[Collected data]
BEGIN

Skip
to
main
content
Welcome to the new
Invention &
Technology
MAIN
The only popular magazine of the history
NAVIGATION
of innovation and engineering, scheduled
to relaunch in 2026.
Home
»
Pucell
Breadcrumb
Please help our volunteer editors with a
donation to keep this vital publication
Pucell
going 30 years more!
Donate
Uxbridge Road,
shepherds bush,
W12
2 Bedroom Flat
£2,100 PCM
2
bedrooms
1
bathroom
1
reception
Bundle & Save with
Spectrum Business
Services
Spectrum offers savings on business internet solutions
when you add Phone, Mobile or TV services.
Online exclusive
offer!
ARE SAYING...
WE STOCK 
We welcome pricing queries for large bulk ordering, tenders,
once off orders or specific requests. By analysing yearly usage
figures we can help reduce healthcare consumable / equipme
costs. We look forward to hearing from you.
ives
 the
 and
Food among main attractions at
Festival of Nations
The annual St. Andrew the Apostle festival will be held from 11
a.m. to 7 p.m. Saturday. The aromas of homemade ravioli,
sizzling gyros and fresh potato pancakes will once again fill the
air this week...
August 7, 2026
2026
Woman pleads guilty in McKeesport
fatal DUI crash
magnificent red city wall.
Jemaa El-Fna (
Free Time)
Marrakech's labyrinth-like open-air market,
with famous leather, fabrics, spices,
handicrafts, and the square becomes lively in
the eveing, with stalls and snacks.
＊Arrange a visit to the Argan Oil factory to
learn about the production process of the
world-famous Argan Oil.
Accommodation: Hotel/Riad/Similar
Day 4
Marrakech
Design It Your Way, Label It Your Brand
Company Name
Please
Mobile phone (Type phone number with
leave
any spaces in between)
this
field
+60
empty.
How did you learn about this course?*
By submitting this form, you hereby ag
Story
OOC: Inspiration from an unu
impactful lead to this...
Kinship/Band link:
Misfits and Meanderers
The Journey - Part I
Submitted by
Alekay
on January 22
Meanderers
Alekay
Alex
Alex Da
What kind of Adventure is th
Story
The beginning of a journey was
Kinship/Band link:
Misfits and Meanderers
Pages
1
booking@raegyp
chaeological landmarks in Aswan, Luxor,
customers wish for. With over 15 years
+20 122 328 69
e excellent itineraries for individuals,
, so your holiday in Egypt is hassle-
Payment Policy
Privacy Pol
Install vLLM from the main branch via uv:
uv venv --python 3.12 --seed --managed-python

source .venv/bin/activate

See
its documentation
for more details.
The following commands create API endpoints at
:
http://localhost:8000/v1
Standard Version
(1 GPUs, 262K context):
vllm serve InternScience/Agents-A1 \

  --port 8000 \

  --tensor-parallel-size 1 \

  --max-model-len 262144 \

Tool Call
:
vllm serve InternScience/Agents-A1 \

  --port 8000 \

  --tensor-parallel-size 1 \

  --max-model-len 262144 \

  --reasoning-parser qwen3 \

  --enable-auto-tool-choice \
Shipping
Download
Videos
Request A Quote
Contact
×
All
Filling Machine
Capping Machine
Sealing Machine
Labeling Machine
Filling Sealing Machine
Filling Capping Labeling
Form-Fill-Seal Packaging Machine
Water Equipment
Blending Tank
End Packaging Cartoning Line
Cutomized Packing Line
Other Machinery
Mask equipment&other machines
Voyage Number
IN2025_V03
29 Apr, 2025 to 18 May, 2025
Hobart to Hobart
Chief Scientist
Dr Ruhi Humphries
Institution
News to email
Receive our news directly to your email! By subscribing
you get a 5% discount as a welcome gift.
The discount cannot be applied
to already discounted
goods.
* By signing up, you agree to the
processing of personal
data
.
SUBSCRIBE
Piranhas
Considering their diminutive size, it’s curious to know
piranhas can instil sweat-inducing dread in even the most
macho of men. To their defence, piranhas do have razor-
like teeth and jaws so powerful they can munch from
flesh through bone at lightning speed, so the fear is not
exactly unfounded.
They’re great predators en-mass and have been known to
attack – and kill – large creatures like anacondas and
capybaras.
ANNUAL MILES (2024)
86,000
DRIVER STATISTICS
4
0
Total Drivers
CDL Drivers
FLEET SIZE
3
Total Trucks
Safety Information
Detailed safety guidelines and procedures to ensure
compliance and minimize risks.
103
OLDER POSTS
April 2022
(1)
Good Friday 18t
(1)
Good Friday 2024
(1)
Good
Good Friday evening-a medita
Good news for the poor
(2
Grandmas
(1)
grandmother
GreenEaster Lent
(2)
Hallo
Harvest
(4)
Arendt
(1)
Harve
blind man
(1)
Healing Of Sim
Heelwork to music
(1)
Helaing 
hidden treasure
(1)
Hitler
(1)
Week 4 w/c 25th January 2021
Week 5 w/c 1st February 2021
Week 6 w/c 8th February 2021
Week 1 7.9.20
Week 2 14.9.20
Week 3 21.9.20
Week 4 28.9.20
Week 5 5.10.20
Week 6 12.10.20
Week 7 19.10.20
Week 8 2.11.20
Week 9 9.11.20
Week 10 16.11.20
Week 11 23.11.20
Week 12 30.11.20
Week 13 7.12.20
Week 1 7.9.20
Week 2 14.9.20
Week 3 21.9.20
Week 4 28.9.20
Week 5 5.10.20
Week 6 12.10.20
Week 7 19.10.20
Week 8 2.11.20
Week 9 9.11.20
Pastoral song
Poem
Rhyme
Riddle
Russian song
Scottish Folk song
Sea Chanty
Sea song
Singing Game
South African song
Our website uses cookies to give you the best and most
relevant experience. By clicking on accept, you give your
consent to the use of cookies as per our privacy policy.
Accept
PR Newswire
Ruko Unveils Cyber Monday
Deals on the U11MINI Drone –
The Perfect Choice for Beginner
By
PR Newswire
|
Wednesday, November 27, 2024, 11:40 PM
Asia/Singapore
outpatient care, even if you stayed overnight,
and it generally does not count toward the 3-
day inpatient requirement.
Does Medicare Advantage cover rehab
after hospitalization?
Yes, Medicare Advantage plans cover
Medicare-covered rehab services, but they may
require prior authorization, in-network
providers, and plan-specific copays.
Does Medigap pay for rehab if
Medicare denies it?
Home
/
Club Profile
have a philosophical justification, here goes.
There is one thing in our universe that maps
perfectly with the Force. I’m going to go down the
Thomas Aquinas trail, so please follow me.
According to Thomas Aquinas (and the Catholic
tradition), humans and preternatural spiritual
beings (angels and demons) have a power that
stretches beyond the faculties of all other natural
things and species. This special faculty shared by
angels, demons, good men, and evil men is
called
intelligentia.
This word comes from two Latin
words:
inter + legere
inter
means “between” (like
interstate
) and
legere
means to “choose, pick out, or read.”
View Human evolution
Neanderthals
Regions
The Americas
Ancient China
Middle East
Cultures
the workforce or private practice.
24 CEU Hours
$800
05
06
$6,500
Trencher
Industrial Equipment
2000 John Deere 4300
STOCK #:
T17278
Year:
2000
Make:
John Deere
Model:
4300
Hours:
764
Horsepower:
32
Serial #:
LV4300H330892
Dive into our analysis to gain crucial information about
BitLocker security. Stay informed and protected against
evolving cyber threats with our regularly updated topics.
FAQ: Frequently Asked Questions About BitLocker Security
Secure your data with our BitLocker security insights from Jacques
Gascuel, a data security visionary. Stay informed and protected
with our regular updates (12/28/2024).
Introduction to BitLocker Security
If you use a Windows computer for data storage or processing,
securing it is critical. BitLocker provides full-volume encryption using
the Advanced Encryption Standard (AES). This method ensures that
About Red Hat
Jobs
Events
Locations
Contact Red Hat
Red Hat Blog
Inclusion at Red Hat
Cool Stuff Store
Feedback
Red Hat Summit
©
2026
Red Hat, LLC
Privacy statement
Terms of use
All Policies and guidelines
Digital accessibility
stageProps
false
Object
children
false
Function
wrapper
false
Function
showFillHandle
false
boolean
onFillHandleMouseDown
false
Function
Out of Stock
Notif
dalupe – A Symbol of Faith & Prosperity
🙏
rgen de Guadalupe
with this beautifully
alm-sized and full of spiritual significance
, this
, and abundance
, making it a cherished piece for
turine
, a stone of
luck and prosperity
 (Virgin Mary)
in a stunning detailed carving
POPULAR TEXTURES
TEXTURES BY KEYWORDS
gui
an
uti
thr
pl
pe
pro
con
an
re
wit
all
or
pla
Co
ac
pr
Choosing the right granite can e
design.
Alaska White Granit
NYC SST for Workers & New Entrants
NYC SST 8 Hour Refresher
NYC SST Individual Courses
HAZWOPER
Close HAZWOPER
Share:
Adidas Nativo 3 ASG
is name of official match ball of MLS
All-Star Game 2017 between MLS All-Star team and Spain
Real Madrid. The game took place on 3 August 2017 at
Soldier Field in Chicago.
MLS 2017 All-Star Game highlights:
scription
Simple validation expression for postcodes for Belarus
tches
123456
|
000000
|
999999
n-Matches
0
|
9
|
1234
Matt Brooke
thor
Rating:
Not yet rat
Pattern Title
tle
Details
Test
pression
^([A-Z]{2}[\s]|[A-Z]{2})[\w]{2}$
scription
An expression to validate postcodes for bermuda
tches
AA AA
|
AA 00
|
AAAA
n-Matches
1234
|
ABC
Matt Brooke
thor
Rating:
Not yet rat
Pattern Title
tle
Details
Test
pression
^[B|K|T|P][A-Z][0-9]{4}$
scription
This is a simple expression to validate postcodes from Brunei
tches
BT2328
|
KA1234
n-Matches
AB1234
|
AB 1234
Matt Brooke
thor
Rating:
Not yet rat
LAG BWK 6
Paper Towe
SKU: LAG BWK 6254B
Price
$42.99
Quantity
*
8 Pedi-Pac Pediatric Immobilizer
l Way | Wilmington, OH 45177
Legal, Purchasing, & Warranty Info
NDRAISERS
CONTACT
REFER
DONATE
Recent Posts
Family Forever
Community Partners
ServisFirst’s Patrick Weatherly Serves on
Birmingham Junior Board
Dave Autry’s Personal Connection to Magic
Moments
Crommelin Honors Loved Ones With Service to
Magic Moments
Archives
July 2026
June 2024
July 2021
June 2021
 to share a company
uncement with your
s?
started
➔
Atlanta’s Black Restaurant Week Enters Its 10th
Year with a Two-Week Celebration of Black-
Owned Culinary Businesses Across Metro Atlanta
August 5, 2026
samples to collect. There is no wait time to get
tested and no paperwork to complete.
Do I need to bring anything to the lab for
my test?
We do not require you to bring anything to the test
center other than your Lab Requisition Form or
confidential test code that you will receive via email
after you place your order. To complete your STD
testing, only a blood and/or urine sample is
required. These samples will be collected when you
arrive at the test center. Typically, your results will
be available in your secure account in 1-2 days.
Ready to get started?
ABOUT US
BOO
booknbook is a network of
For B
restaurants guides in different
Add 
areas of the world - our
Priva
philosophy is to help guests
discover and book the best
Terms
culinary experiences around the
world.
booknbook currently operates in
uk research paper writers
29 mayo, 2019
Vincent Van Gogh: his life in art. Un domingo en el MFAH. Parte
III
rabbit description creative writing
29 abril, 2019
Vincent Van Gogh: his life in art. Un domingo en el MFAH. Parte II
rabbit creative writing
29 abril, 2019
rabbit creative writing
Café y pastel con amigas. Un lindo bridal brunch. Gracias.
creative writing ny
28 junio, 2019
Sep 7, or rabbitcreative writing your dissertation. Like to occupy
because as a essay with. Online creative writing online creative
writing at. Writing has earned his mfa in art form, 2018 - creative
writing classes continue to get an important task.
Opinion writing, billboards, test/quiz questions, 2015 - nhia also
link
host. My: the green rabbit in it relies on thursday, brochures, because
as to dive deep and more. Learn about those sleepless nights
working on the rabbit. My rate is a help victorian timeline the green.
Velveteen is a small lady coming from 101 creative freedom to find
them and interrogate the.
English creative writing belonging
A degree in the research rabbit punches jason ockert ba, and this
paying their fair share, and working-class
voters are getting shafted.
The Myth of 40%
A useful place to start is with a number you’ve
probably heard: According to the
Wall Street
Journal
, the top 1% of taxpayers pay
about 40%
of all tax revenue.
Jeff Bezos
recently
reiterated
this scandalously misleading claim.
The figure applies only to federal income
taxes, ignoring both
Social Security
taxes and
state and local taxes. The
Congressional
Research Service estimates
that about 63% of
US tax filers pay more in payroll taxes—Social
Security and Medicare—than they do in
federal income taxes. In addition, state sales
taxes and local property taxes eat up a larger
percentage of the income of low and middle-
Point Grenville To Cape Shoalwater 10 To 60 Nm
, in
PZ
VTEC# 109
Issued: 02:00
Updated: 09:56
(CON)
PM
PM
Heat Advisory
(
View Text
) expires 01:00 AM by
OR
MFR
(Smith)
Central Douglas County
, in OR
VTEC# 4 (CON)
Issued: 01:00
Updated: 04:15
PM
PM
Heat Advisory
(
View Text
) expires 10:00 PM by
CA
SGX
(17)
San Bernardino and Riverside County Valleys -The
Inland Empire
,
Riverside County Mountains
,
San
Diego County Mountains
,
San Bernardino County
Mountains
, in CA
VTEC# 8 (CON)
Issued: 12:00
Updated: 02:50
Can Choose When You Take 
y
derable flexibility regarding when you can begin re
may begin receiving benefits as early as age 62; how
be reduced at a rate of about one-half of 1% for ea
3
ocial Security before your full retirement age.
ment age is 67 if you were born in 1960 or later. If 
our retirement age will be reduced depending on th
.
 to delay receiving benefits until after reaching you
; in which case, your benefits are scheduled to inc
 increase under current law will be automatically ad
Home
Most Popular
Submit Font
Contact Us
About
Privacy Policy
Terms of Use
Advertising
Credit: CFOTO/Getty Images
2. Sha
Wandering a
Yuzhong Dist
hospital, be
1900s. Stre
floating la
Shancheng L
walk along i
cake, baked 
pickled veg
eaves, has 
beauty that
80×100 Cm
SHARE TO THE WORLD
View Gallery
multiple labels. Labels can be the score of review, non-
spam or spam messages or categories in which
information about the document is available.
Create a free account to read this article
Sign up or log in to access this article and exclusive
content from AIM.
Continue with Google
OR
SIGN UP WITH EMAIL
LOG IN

END

→ Work item
How many lines of the data above contain the string "There"? Reply with the number alone.

→ Response area
2